What this task involves - Could you report every line from the entries that includes the word "SQUARE"?

Information provided -
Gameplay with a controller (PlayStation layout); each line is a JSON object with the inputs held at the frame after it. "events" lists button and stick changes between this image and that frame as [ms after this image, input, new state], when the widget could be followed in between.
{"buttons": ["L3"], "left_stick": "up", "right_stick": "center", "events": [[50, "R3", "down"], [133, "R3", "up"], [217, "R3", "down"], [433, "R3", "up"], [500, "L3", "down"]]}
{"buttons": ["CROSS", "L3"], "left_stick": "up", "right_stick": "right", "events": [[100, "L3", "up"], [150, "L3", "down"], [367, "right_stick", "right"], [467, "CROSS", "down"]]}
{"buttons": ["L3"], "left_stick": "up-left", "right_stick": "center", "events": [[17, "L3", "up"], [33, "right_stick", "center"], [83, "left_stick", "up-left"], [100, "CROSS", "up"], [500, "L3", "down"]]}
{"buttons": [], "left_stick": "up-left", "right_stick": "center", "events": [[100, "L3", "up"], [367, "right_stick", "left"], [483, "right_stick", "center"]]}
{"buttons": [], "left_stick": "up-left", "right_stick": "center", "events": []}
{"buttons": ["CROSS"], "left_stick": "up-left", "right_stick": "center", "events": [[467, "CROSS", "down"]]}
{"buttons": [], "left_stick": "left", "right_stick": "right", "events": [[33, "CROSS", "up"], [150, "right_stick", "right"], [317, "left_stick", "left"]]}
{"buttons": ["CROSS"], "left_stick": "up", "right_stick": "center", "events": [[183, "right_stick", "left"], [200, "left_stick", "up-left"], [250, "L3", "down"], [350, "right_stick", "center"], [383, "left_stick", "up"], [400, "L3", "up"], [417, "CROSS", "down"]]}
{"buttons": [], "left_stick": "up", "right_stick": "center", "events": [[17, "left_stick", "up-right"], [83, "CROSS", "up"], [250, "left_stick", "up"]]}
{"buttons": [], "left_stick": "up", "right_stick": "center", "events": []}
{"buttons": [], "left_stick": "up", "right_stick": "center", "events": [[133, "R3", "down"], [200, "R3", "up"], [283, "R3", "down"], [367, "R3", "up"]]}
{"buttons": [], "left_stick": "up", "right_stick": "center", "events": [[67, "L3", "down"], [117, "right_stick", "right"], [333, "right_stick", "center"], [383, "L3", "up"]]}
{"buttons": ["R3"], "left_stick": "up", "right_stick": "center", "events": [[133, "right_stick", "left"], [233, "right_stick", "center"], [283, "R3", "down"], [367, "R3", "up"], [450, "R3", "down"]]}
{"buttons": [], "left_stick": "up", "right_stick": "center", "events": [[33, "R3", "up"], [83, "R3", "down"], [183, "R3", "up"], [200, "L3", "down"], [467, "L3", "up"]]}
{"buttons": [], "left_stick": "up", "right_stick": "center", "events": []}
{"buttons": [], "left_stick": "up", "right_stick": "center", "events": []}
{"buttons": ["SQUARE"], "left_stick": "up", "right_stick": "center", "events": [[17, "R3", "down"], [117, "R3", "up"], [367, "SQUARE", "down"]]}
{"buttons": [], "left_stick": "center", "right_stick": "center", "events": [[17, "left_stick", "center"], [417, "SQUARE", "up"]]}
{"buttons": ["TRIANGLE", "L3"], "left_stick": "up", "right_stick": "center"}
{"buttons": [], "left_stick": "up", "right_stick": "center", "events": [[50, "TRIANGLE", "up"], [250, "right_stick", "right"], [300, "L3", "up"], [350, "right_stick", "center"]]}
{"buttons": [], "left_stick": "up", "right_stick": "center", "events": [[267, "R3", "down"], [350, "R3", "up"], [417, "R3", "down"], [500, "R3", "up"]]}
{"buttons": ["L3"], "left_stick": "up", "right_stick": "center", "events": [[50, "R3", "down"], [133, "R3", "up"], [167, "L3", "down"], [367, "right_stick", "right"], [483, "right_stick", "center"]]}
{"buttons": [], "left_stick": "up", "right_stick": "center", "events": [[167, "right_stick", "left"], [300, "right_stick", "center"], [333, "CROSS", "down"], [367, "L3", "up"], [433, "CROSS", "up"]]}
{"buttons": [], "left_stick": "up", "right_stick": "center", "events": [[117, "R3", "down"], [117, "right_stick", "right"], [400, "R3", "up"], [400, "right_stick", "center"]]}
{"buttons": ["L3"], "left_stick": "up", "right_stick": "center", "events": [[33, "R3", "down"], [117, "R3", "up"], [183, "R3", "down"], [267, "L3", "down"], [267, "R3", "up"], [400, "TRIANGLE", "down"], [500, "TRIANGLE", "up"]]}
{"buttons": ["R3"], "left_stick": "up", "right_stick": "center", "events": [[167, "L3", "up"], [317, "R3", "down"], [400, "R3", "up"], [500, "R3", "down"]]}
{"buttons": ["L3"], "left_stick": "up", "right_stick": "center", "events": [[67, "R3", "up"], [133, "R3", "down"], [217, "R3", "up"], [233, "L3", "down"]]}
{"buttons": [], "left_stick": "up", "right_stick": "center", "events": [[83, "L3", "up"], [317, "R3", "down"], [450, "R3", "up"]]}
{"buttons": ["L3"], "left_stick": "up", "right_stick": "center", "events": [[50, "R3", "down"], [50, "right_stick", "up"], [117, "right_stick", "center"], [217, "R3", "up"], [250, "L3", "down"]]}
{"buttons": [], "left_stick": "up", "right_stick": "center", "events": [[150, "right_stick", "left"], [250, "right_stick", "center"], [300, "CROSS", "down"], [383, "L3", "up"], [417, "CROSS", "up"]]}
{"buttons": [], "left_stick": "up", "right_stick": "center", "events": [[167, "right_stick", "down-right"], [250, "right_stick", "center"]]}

Exercise result -
{"buttons": ["SQUARE"], "left_stick": "up", "right_stick": "center", "events": [[17, "R3", "down"], [117, "R3", "up"], [367, "SQUARE", "down"]]}
{"buttons": [], "left_stick": "center", "right_stick": "center", "events": [[17, "left_stick", "center"], [417, "SQUARE", "up"]]}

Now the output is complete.